Ok. So after a few hours of debugging here is what I’ve discovered.
I have tried implementing the " Using the Authentication API with Auth0-PHP" solution. I first tried to mesh everything into our current auth0 login flow and some things are going a bit haywire.
I was able to get the example to work and redirect back to the “landing page” (the callback URL in the client) but I’m not sure how to access the user data since it is now stored in a sessionStore object. I have tried calling $session_store->get('user') to no avail. Also it appears when I check the cookies that the state parameter is still not showing up.
So I decided to try the example code as it is exactly in the documentation. I did have to change some variables around as I don’t have my getenv() configured correctly. Some guidance on getting that .env file located/setup would be much appreciated!
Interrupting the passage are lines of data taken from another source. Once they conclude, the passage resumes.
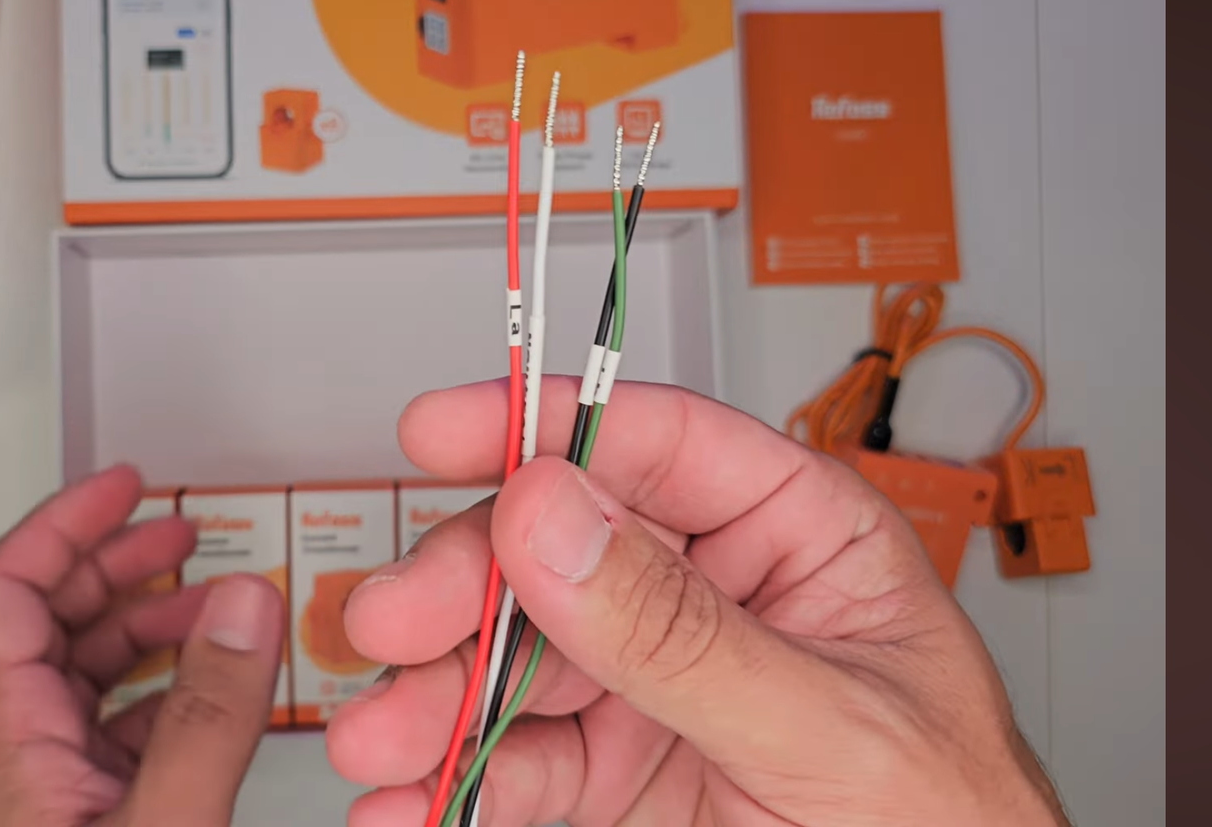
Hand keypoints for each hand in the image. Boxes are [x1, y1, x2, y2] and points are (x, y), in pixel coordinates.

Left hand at [0, 465, 285, 826]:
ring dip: (150, 629)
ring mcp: (46, 793)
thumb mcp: (159, 822)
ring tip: (215, 608)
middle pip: (47, 623)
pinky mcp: (81, 821)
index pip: (4, 591)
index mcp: (6, 740)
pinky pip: (116, 735)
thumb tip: (243, 608)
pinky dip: (168, 696)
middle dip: (119, 565)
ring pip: (85, 679)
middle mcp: (14, 758)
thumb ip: (206, 719)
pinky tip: (214, 694)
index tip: (123, 487)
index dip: (63, 525)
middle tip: (179, 534)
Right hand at [326, 377, 1070, 825]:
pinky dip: (451, 785)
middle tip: (390, 622)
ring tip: (380, 743)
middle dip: (460, 589)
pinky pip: (516, 766)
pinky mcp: (617, 779)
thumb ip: (687, 633)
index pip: (658, 446)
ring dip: (434, 697)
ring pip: (515, 662)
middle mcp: (715, 600)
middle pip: (555, 552)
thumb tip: (558, 520)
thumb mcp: (831, 729)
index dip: (543, 422)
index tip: (438, 427)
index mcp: (799, 541)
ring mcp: (656, 691)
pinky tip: (409, 801)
So I’m able to get to the auth-required.php page and it presents me with the loging view. Once I authenticate it appears the page hangs on *tenant name*/login/callback?code=blahblahblah
I feel like we are REALLLY close but the devils in the details. Any insight would be much appreciated!
Update:
I found under the “Local Storage” section of the Google Chrome Developer console that there are a number of Auth0 entries. A dump of one of these as a sample shows
1. {nonce: null, state: "-hGByn0wxYBCjPXgC3lCbiHQ2FNQR~rU", lastUsedConnection: "google-oauth2"}
1. lastUsedConnection: "google-oauth2"
2. nonce: null
3. state: "-hGByn0wxYBCjPXgC3lCbiHQ2FNQR~rU"
There is a state value stored here but it is not in the cookie for the site. Should it be in one place or the other? Is there a way to make this state value persist so my users don’t get kicked?
Also worth noting, our application utilizes custom PHP session names as a deterrent to CSRF. I’m wondering if the custom session names are causing an issue with the Auth0 handshake.